**Exercise instructions**
Repeat precisely the span of lines below that opens with the line containing "최저가, 나이키 dh9522-003: 67000 -> 48990" and closes with the line containing "percentile, 뉴발란스 ml2002rc: 87 -> 95", both included.

**Records provided**
________________________________________

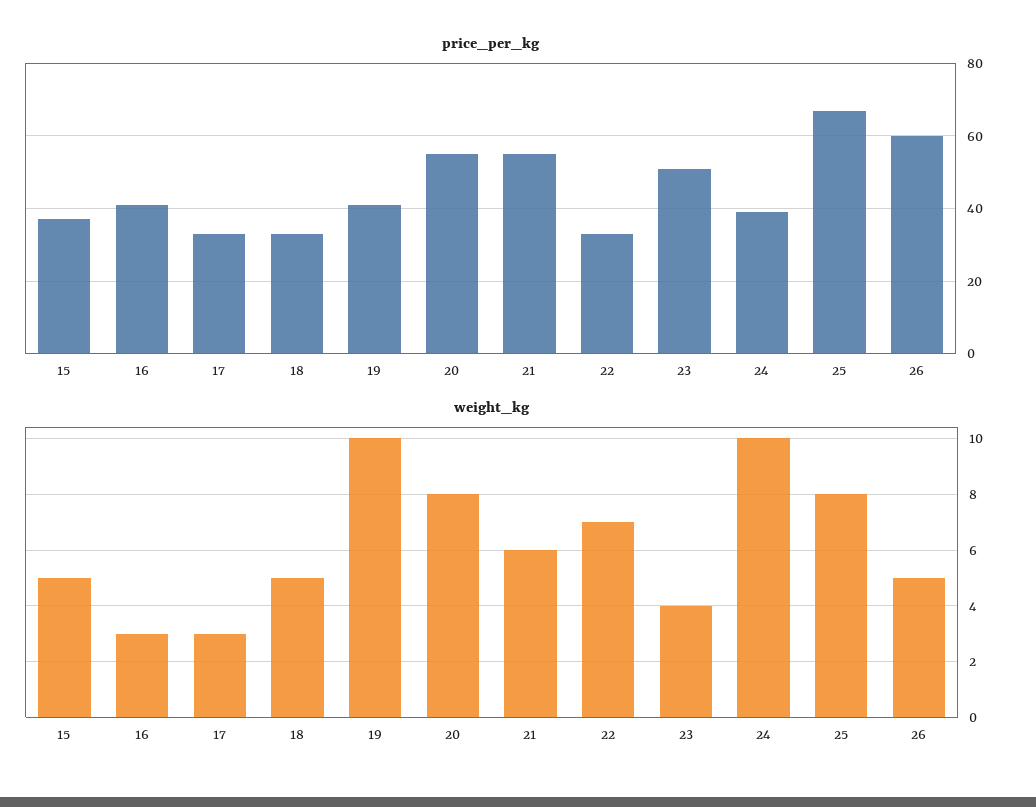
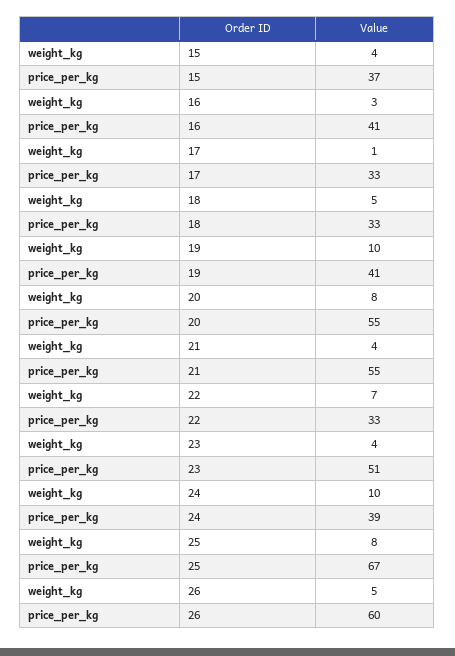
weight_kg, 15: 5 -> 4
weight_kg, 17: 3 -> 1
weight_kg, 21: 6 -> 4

________________________________________

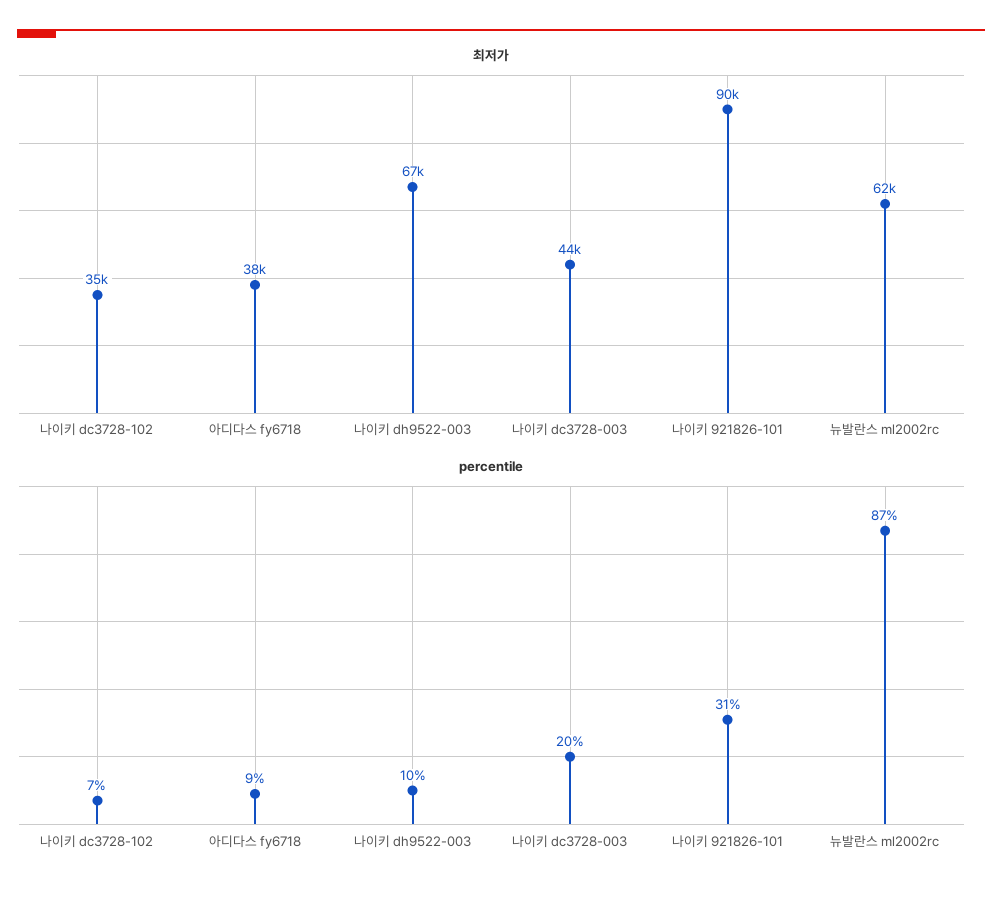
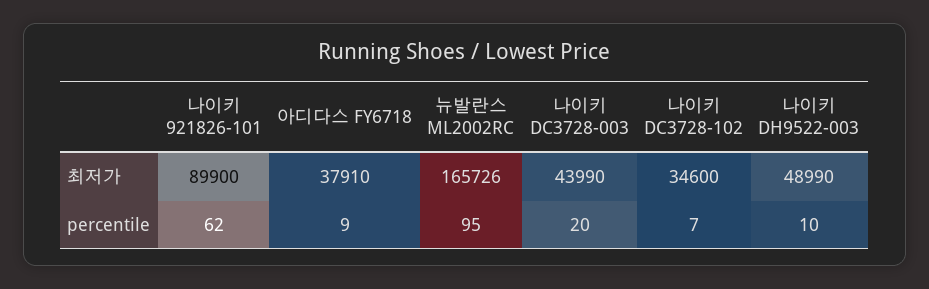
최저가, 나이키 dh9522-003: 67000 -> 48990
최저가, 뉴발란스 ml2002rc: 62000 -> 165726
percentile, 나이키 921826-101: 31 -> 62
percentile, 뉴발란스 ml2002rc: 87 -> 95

________________________________________

**Response area**
최저가, 나이키 dh9522-003: 67000 -> 48990
최저가, 뉴발란스 ml2002rc: 62000 -> 165726
percentile, 나이키 921826-101: 31 -> 62
percentile, 뉴발란스 ml2002rc: 87 -> 95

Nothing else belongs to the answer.